Materials provided:
+ + + +

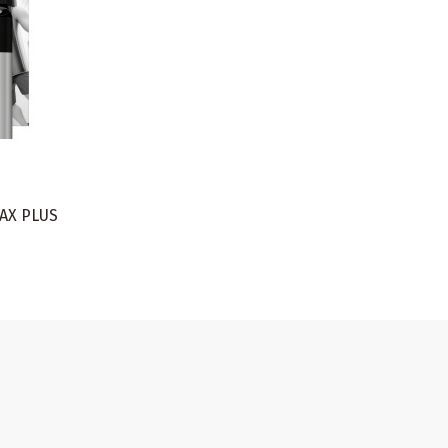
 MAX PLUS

+ + + +

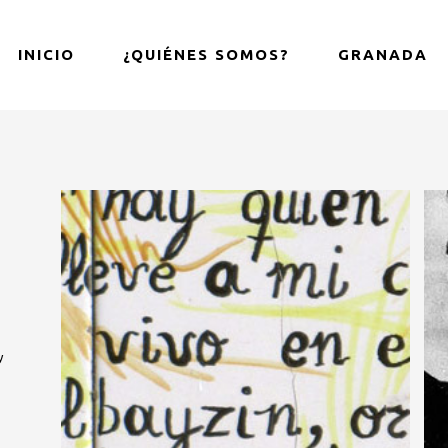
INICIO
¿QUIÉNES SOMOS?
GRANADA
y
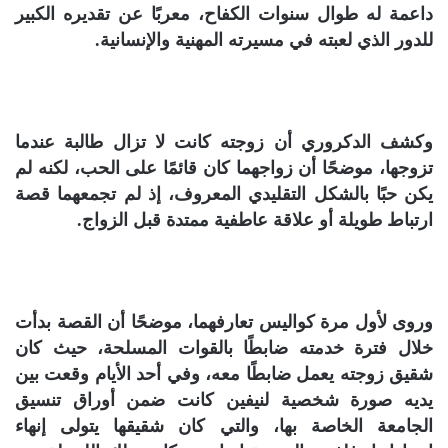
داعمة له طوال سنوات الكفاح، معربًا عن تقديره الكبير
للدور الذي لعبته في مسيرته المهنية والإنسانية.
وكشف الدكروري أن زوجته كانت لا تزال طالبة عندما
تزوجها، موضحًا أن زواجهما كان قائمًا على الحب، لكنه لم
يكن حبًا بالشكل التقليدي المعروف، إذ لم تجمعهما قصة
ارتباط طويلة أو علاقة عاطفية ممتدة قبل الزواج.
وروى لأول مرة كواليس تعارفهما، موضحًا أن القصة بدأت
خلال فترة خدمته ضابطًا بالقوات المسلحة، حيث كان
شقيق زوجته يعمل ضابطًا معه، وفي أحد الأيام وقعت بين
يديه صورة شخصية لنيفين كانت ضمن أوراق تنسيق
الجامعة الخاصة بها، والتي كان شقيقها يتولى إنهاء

+ + + +

Exercise prompt: For each line in the entries that contains the string "موضح", make a copy.

Expected answer:
تزوجها، موضحًا أن زواجهما كان قائمًا على الحب، لكنه لم
وروى لأول مرة كواليس تعارفهما، موضحًا أن القصة بدأت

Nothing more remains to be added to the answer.